Why the decline? In a word, automation. In discussing the outlook for all office and administrative support occupations, the BLS says, “Technology is expected to substitute or supplant some functions that workers in office and administrative support occupations do.”
Truck drivers, and the laborers who move and handle goods by hand, taxi drivers and some others that make up the transportation and material moving occupations, are the single largest percentage of temp workers placed by agencies. It’s a category the government expects will still be the largest percentage of temp workers in 2028. That’s mostly due to the projected increase in laborers. Their numbers are expected to increase by 27,600 or 3.7%.
What’s curious about the government’s outlook is that it expects the country’s need for truck and other motor vehicle operators to also grow. We say curious because almost not a week goes by without news of more autonomous trucks being tested. Could be that the predictions of fleets of driverless trucks by 2028 might be a bit too optimistic.
At the top of the fastest growing temp jobs is an unexpected group – lawyers.
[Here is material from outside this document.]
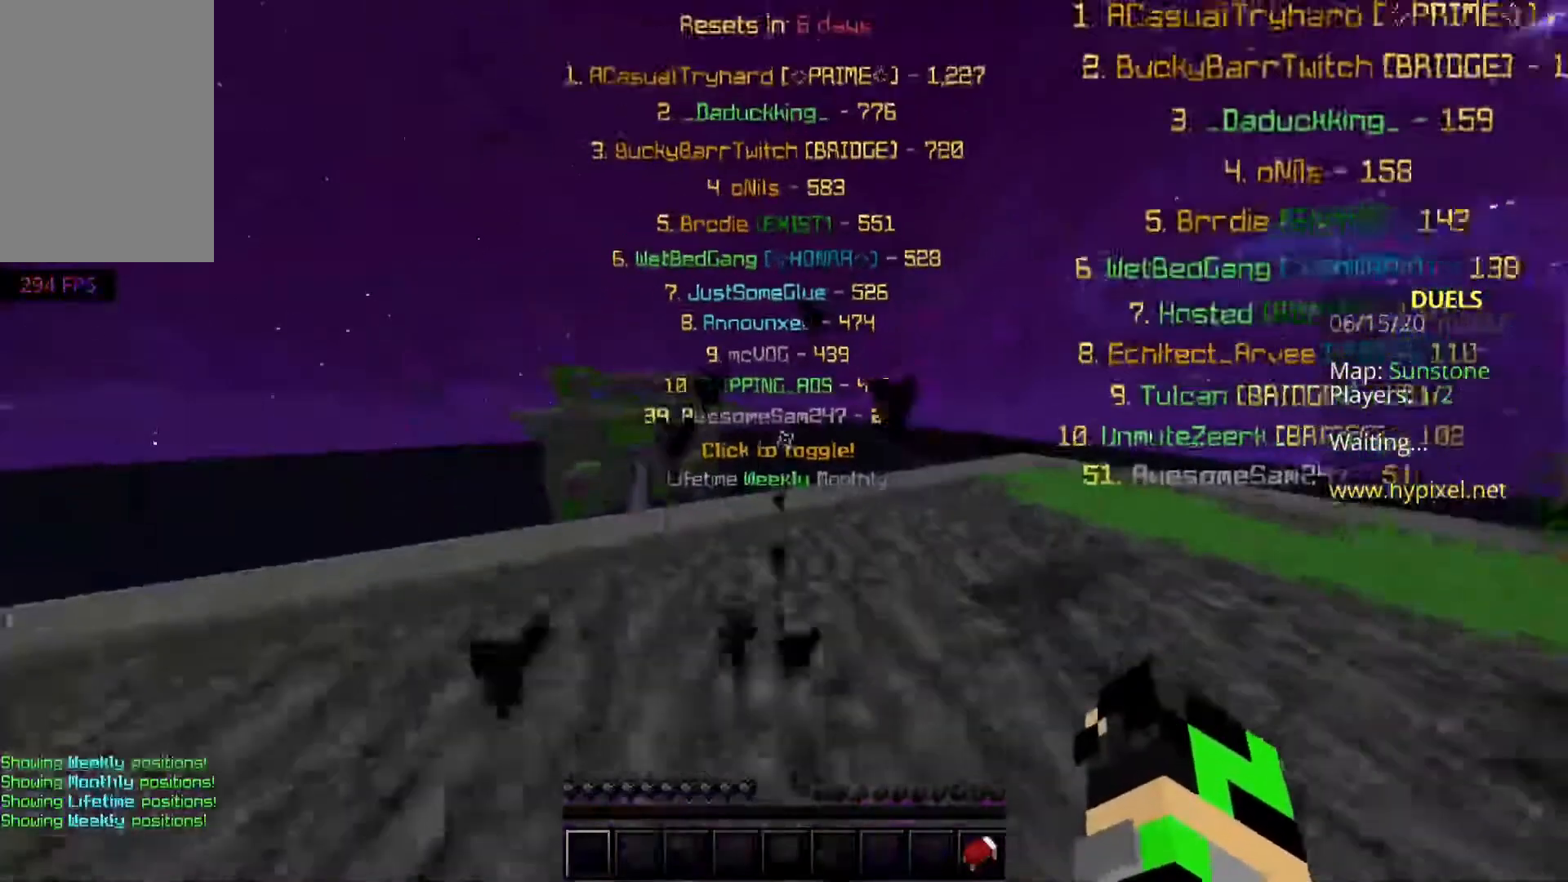
{"keys": [], "mouse": [], "events": [[267, "s", "up"]]}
Over the 10 years covered by the BLS and Steinberg’s report, temporary lawyer jobs will grow 15.7%. But that only amounts to an additional 1,200 more jobs, since the total temp lawyer workforce of employment agencies will total 8,600.
Besides covering the various temporary employment occupations, Steinberg also includes charts showing the jobs with the most growth (home health aides +36.6%, personal care aides +36.4% and software developers +25.6% are the top three) and those that will lose jobs (word processors and typists -33.8%; data entry -23.2% and postal workers and switchboard operators both down 23.8%).
It isn’t too hard to figure out what’s behind both the increases and decreases — automation and artificial intelligence. The jobs that can be automated will be. Those requiring a human touch and advanced cognitive skills, nurses, accountants, market analysts, health care workers, and cooks and chefs among them, will grow.